IRANIAN authorities blocked internet access on January 14, with pressure continuing to mount on the theocratic regime as student protests calling for a new revolution swept the country.
According to the internet-tracking organisation NetBlocks, Iran experienced an outage at 5.25pm local time with “high impact to almost all providers” for a duration of 10 minutes.
The government was previously accused of blocking the internet as security services moved against protesters during demonstrations in November.
Some reports claim that unnamed government officials admitted that at least 1500 people were killed during those huge anti-government protests.
Authorities opened fire on crowds with tear gas and live bullets as protests swelled in anger at the government’s admission it shot down a Ukrainian passenger jet on January 8, killing all 176 on board.

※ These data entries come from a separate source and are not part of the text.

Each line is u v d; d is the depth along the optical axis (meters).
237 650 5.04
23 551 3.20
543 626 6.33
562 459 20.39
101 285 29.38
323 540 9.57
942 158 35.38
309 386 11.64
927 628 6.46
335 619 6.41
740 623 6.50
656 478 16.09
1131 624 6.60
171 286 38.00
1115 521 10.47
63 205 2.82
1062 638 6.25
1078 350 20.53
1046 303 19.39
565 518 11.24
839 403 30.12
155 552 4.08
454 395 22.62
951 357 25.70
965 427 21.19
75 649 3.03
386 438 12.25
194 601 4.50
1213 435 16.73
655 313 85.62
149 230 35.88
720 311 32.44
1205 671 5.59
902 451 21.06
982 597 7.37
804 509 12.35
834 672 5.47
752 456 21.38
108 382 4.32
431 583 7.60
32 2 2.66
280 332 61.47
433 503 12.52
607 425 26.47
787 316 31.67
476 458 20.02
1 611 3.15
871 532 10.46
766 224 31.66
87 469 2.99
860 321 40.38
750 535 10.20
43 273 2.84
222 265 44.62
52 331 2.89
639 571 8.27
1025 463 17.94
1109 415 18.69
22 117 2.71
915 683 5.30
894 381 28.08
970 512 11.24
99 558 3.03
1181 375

Iran’s Judiciary spokesperson, Gholamhossein Esmaili, said “some individuals” had been arrested regarding the incident after “extensive investigations”.
His statement did not say how many people had been detained nor name those arrested, and failed to quell anti-government protests which took place in several universities across the country.
Students at Tehran University clashed with security forces as they locked them in to prevent them marching on the streets.
Crowds branded Ayatollah Khameini “a disgrace” at a campus gathering.
In a defiant moment they pressed demands for regime change and the overthrow of the Iranian theocracy.
“From Iran to Baghdad, poverty, cruelty and tyranny. From Tehran to Baghdad we want revolution.”
“Whether November or January, the message is revolution. Whether November or January, we will fight on the streets,” they chanted.
Students also chanted “We’ll fight back” and “Our hands are empty, put your batons away” as they tried to force their way out.
Cries of “Death to the dictator” and “Death to Khamenei” where heard coming from a group that made it onto the streets.
At Beheshti University students rallied against a regime-organised gathering and took aim at the Basij — an auxiliary force of the Revolutionary Guard, used to suppress dissident gatherings.
“Basiji you should be ashamed … Where has all the oil money gone? It’s been used for the Basij!” they chanted.
A protest at Amirkabir University heard students chant “you are our Isis”, addressing the regime and Basij forces.
Some are suggesting the Ukrainian plane incident could be a comparable moment to the 1978 Cinema Rex fire in a working-class district of Abadan, which was blamed on the Shah and is credited for setting in motion the 1979 revolution.